Se os primeiro minutos se passam na natureza, com o respiro ao ar-livre, mesmo que já sob um tom agridoce, o contraste logo vem nos espaços das casas e apartamentos. São esses os lugares para onde a vida de ambas é empurrada. A vivência de Eurídice no mundo é mais de cômodos do que rua. Guida, a mais rebelde, ainda tenta dar vazão à sua inconformação perante essa restrição de uma vida entre quatro paredes. A fotografia de Louvart faz questão de pontuar que estamos vendo o mundo por um ponto de vista emoldurado por portas e algumas janelas. É uma sutil claustrofobia que vai sendo plantada com o dia a dia, sob a roupagem dos cuidados: da casa, das crianças e dos adultos. Mesmo vivendo duas realidades bem distintas, é nesse enclausuramento que estão os paralelos entre as irmãs.
Quem também é um agente do enclausuramento é o tempo. E a montagem da belga Heike Parpiles faz questão de não deixar os saltos temporais muito marcados, quase como um comentário sobre como aquela melancolia e dor são resistentes ao passar dos anos. Assim como também persiste, através das gerações, o comportamento dos homens da família em negar liberdades e fazer suas escolhas sempre prevalecer. O bronco pai português Manuel (António Fonseca) pode até ser o primeiro a limar as potencialidades das filhas, mas assim também o faz Antenor, mesmo em seus trejeitos mais patéticos, potencializados pela performance de Gregório Duvivier, se prestando ao papel do homem ridicularizado, mas também violento.

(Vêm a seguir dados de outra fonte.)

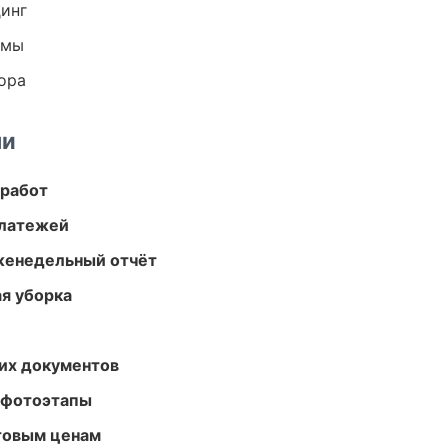
динг
емы
ора
ми
 работ
платежей
женедельный отчёт
ая уборка
их документов
 фотоэтапы
птовым ценам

A Vida Invisível é povoado por essas excelentes entregas de seus atores, Bárbara Santos como a cativante Filomena ou Flávia Gusmão com a serenidade compulsória da matriarca. Agora, a força de Duarte e Stockler, principalmente na forma como incorporam as marcas do tempo, é deslumbrante. A primeira começa com uma Eurídice de certa forma tensionada, com ombros curvados, mas com um olhar de certa pureza, de uma jovem que ainda vê um mundo com alguma abertura para seus sonhos.
Logo, com o passar dos eventos, vai encontrando um porte mais altivo e seus olhos se tornam mais pesados, consciente do lugar que lhe é imposto. Já a Guida de Stockler expressa uma bem construída reclusão de sua energia expansiva e festeira para um dureza de igual aceitação da realidade que angustia sua vida.
Para coroar esse elenco, entra em cena a força da natureza que é Fernanda Montenegro. Em alguns poucos minutos e sem muitas palavras, a veterana puxa para si a responsabilidade de amarrar toda a carga emocional do longa. Só precisa de alguns olhares para entregar uma das mais comoventes atuações do nosso cinema. Acontece algo muito inexplicável por debaixo dos olhos daquela mulher. Tudo o que era preciso para arrematar a grande obra que é A Vida Invisível.